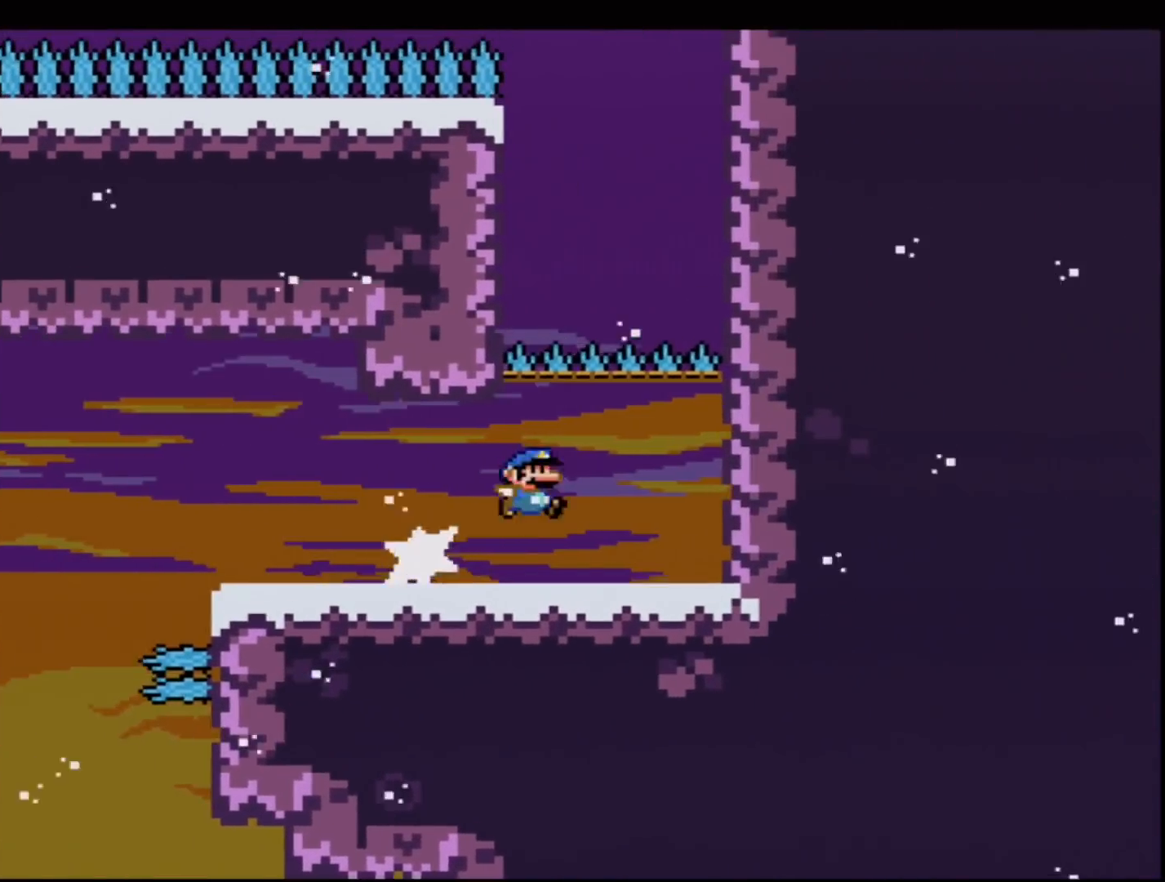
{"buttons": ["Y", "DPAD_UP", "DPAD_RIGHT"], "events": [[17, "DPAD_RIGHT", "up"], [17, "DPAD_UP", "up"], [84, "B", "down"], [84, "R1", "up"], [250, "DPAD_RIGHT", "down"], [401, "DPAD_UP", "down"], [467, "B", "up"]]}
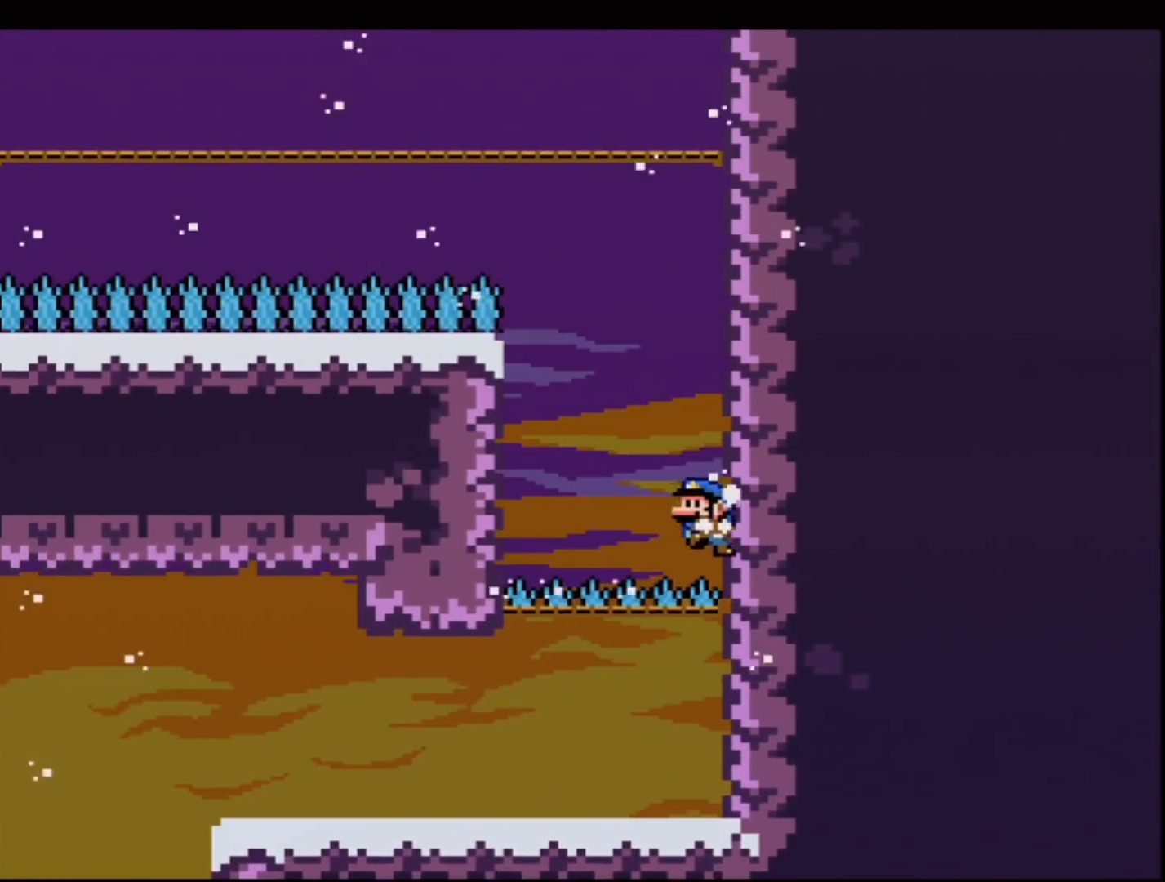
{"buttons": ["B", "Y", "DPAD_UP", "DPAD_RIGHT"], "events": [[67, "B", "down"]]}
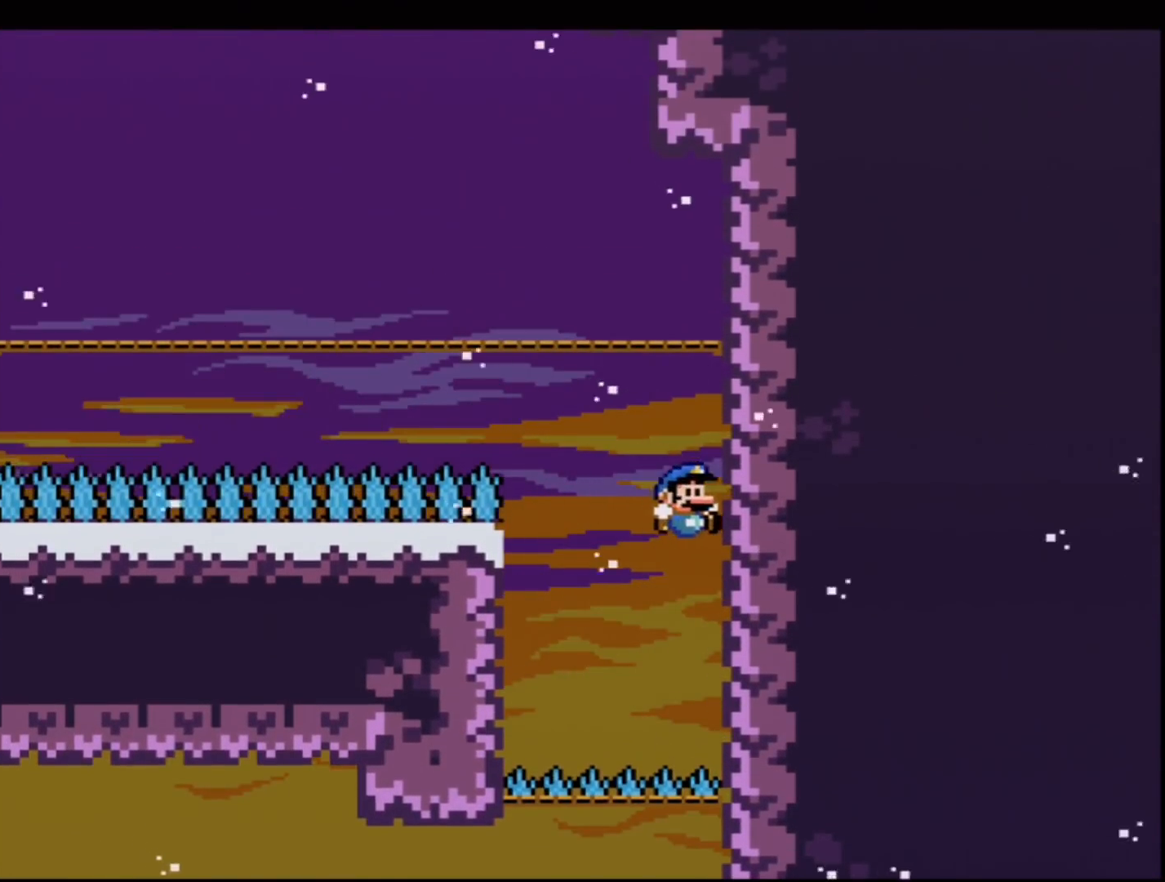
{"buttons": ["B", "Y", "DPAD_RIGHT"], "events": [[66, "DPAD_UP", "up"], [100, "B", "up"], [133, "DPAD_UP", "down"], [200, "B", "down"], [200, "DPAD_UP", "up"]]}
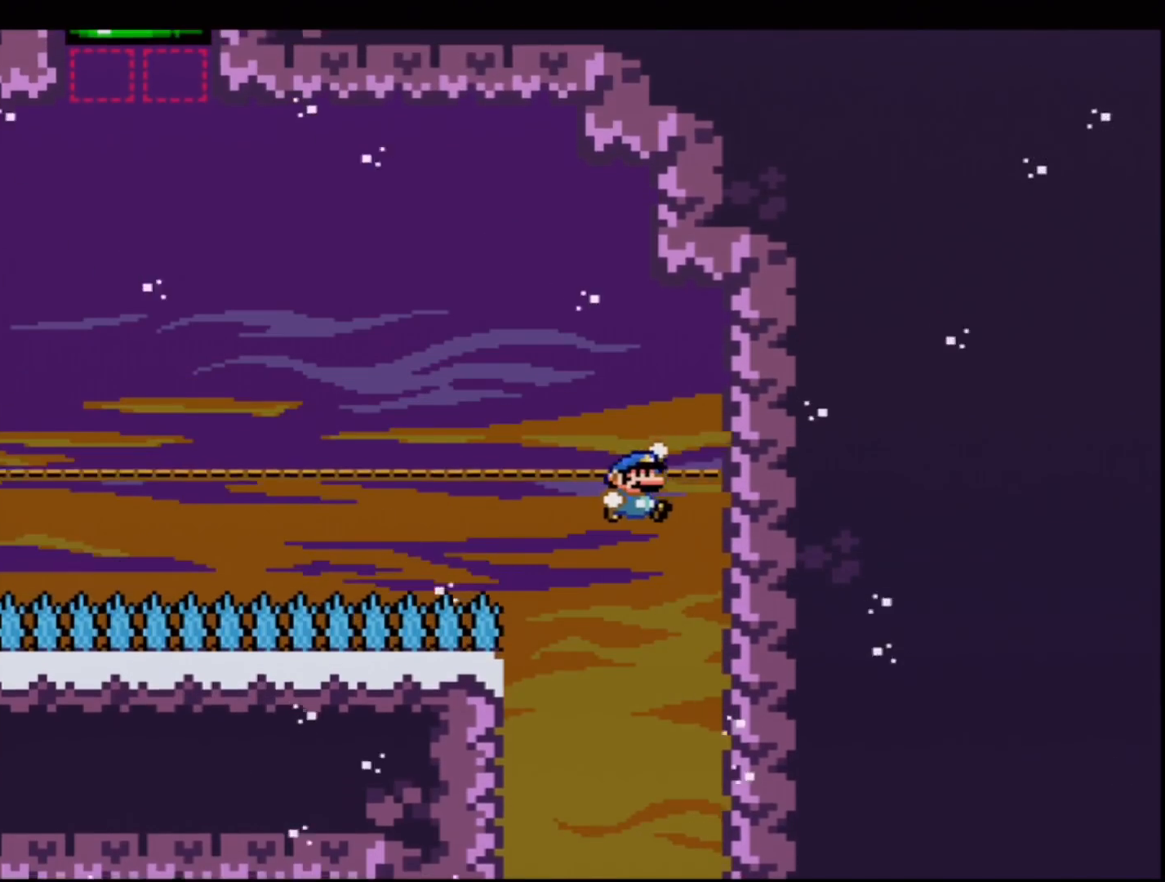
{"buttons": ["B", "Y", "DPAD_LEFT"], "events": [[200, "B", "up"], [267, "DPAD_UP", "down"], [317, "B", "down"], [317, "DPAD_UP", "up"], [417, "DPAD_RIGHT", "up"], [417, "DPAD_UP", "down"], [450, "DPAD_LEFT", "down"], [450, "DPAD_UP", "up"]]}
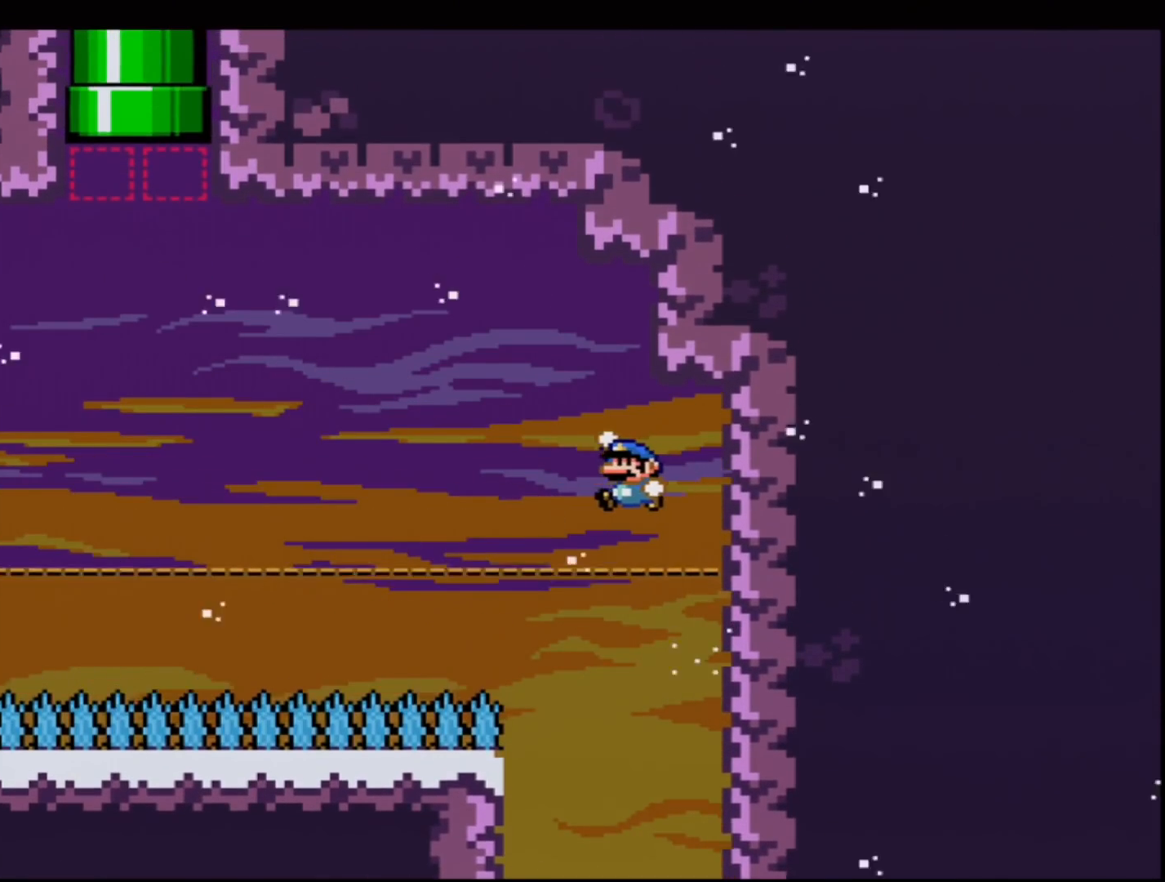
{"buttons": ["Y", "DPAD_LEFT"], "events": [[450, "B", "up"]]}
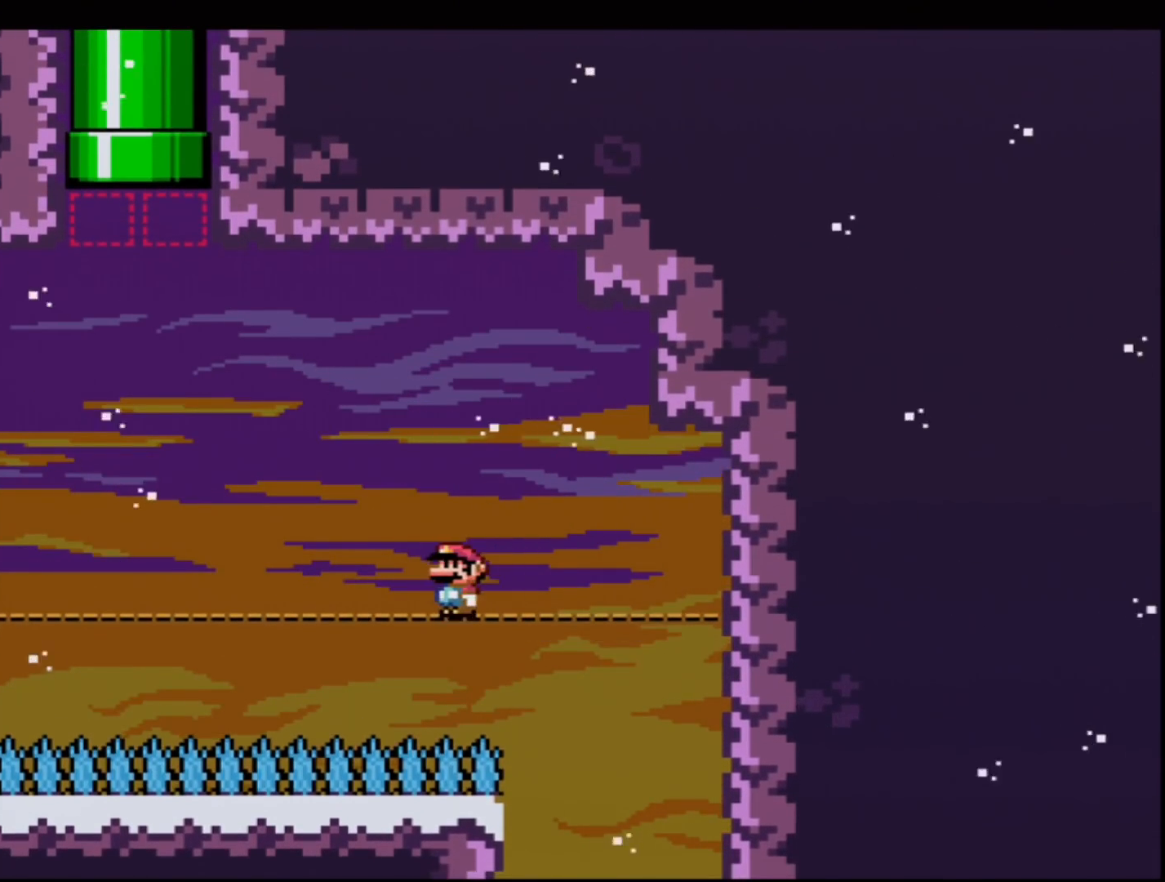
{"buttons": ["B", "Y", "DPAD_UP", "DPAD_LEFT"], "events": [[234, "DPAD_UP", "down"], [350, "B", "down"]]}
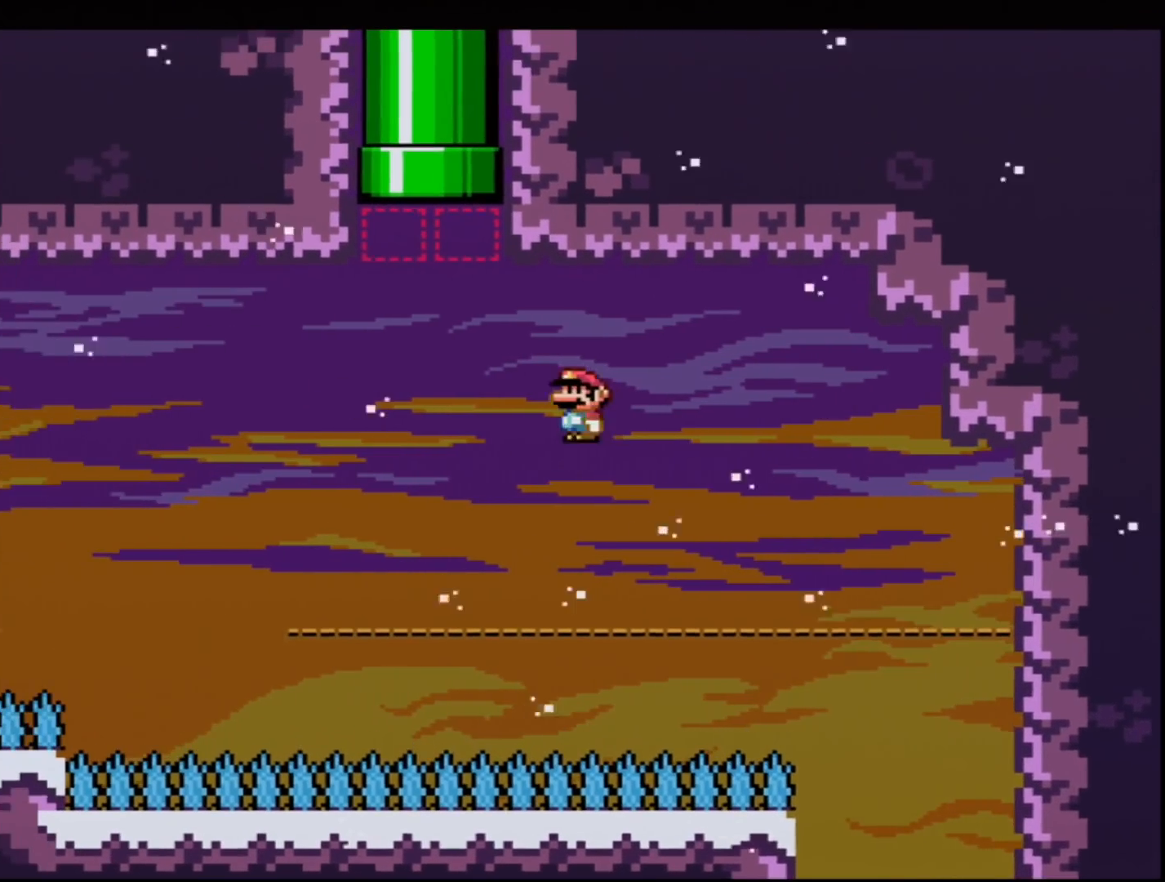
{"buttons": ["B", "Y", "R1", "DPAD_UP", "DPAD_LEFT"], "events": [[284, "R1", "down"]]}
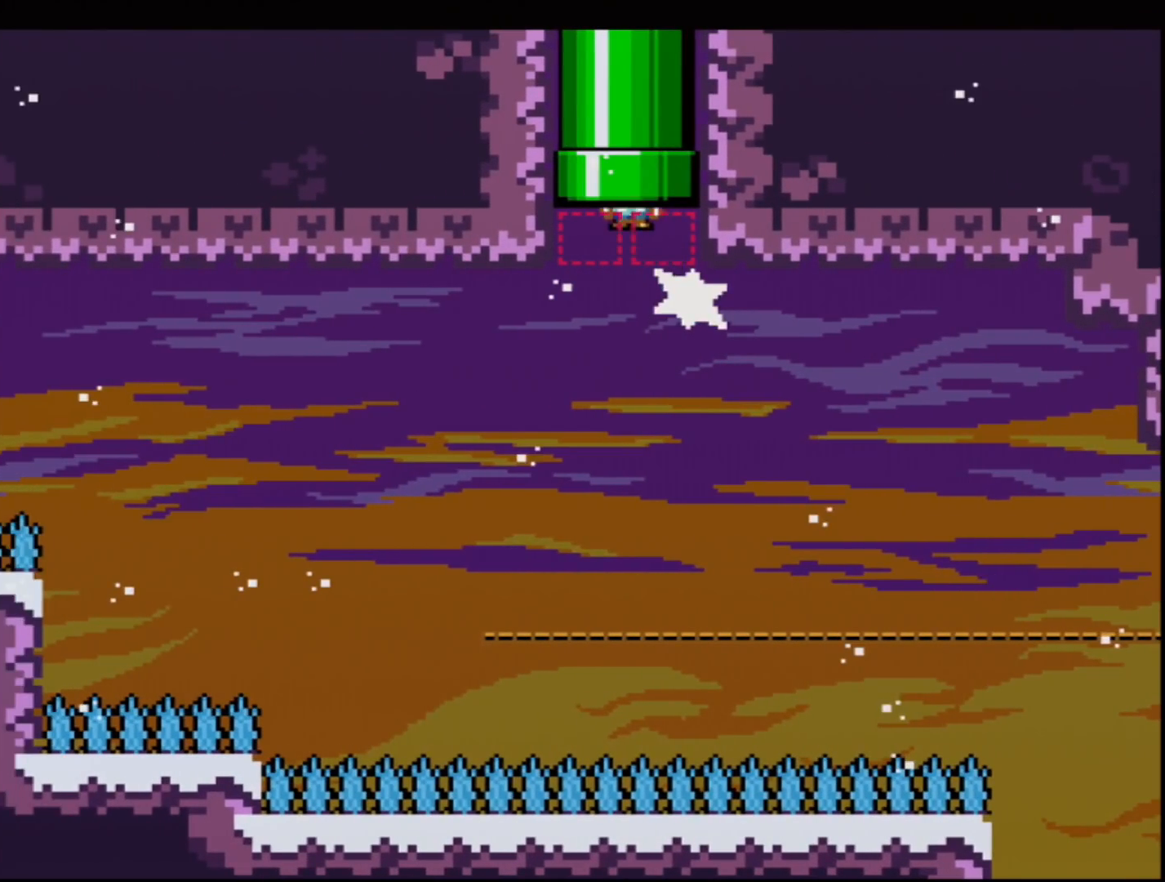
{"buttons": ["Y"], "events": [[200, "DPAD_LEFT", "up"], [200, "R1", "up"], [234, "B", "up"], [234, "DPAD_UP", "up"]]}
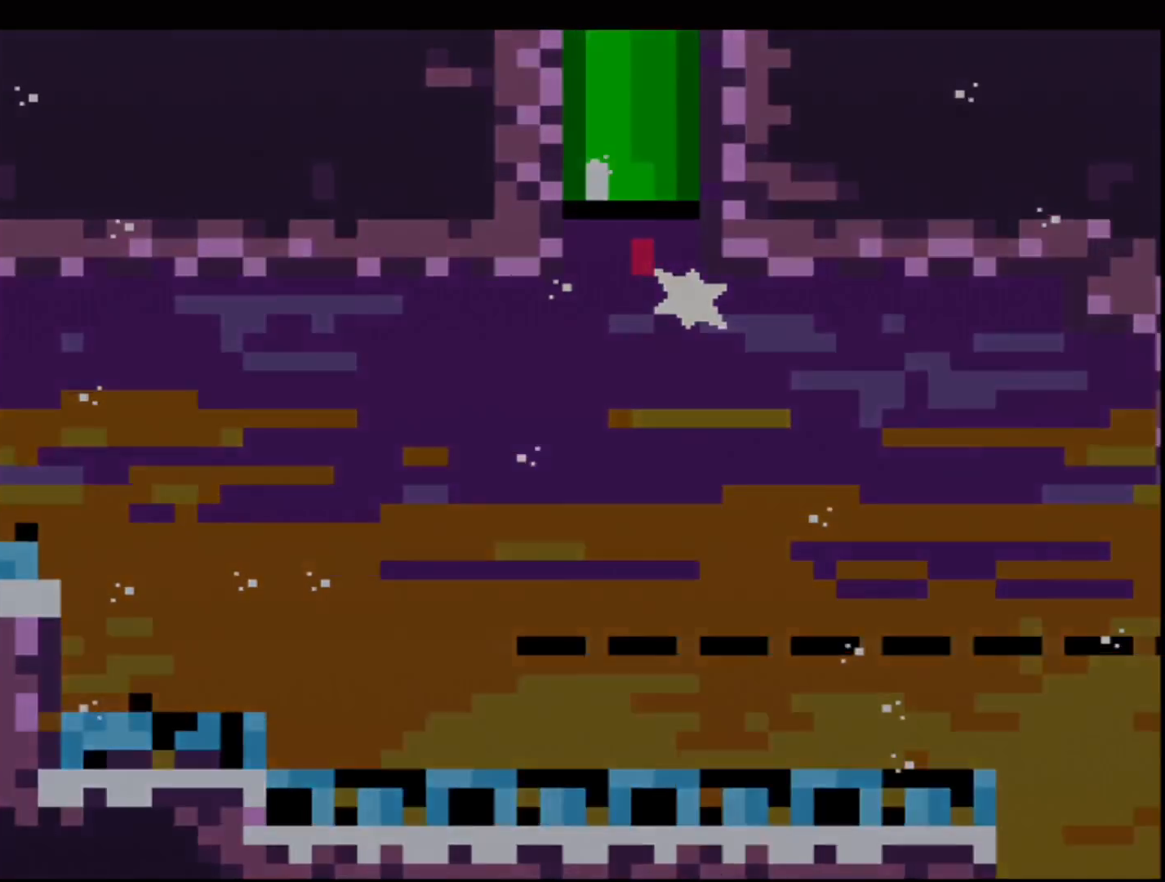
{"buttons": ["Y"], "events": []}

## Problem description:
The lines to return are those holding the string "down" anywhere in the listing above.

## Solution to the problem:
{"buttons": ["Y", "DPAD_UP", "DPAD_RIGHT"], "events": [[17, "DPAD_RIGHT", "up"], [17, "DPAD_UP", "up"], [84, "B", "down"], [84, "R1", "up"], [250, "DPAD_RIGHT", "down"], [401, "DPAD_UP", "down"], [467, "B", "up"]]}
{"buttons": ["B", "Y", "DPAD_UP", "DPAD_RIGHT"], "events": [[67, "B", "down"]]}
{"buttons": ["B", "Y", "DPAD_RIGHT"], "events": [[66, "DPAD_UP", "up"], [100, "B", "up"], [133, "DPAD_UP", "down"], [200, "B", "down"], [200, "DPAD_UP", "up"]]}
{"buttons": ["B", "Y", "DPAD_LEFT"], "events": [[200, "B", "up"], [267, "DPAD_UP", "down"], [317, "B", "down"], [317, "DPAD_UP", "up"], [417, "DPAD_RIGHT", "up"], [417, "DPAD_UP", "down"], [450, "DPAD_LEFT", "down"], [450, "DPAD_UP", "up"]]}
{"buttons": ["B", "Y", "DPAD_UP", "DPAD_LEFT"], "events": [[234, "DPAD_UP", "down"], [350, "B", "down"]]}
{"buttons": ["B", "Y", "R1", "DPAD_UP", "DPAD_LEFT"], "events": [[284, "R1", "down"]]}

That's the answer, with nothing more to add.